I think there is room for such a project to co-exist with wikipedia, but I think you're vastly underestimating the human obstacles to creating something that is not just a weak half-clone of WP content.
The chief problem I see is to get some sort of cross-discipline cooperation. For instance, FishBase has made a good start with fish, but the database entries for beetles or plants will be mostly different; sure, there is some sharing, but the coleopterists' approach to taxonomy is (seemingly :-) ) rather more chaotic, and, well, the botanists have seven different ways just to define the concept of "species", not least because plants easily do the equivalent of crossing humans with tamarins and getting fertile offspring, and molecular info doesn't necessarily demystify either. So you're talking about pushing all of these specialists into a single framework, and if they don't fit well, they're not going to participate.

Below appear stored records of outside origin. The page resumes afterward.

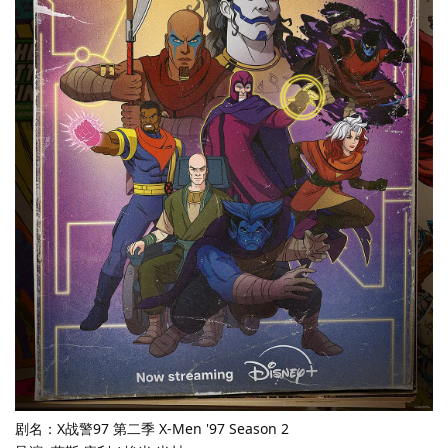
剧名：X战警97 第二季 X-Men '97 Season 2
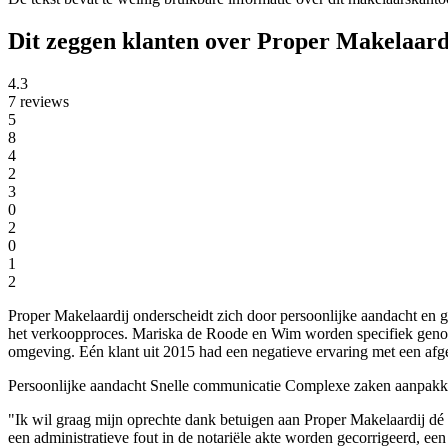
Dit zeggen klanten over Proper Makelaard
4.3
7 reviews
5
8
4
2
3
0
2
0
1
2
Proper Makelaardij onderscheidt zich door persoonlijke aandacht en g
het verkoopproces. Mariska de Roode en Wim worden specifiek genoemd
omgeving. Eén klant uit 2015 had een negatieve ervaring met een afge
Persoonlijke aandacht
Snelle communicatie
Complexe zaken aanpakk
"Ik wil graag mijn oprechte dank betuigen aan Proper Makelaardij 
een administratieve fout in de notariële akte worden gecorrigeerd, e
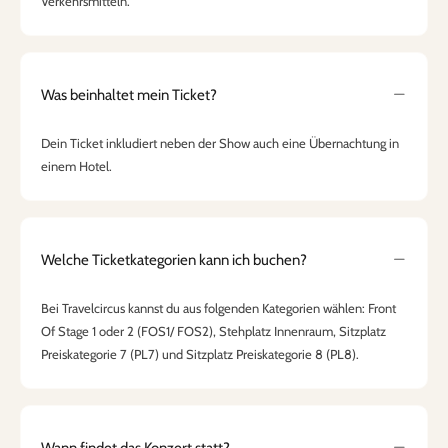
Verkehrsmitteln.
Was beinhaltet mein Ticket?
Dein Ticket inkludiert neben der Show auch eine Übernachtung in
einem Hotel.
Welche Ticketkategorien kann ich buchen?
Bei Travelcircus kannst du aus folgenden Kategorien wählen: Front
Of Stage 1 oder 2 (FOS1/ FOS2), Stehplatz Innenraum, Sitzplatz
Preiskategorie 7 (PL7) und Sitzplatz Preiskategorie 8 (PL8).
Wann findet das Konzert statt?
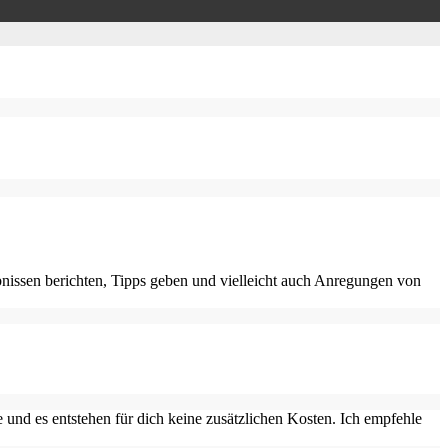
nissen berichten, Tipps geben und vielleicht auch Anregungen von
 und es entstehen für dich keine zusätzlichen Kosten. Ich empfehle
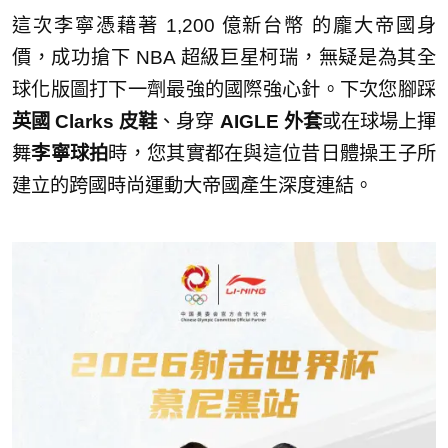
這次李寧憑藉著 1,200 億新台幣 的龐大帝國身
價，成功搶下 NBA 超級巨星柯瑞，無疑是為其全
球化版圖打下一劑最強的國際強心針。下次您腳踩
英國 Clarks 皮鞋
、身穿
AIGLE 外套
或在球場上揮
舞
李寧球拍
時，您其實都在與這位昔日體操王子所
建立的跨國時尚運動大帝國產生深度連結。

So before talking to developers about software, you need to talk with people in different areas and get an agreement in principle. Could the FishBase guys sign on to import their data into a cross-phylum project? Are there coleopterists able and willing to mechanize the immense number of characters that differentiate their subjects? Will specialist experts even want to participate in a wiki that anybody can edit, or will they only want a more controlled environment?
And finally, what content would this have that is not just as appropriate for WP, and do the WPers agree with setting that boundary? For instance, the full list of papers reporting every sighting of a species of plant seems too detailed for WP, but I could imagine a parallel set of "dig deeper" articles that go all out on that sort of thing.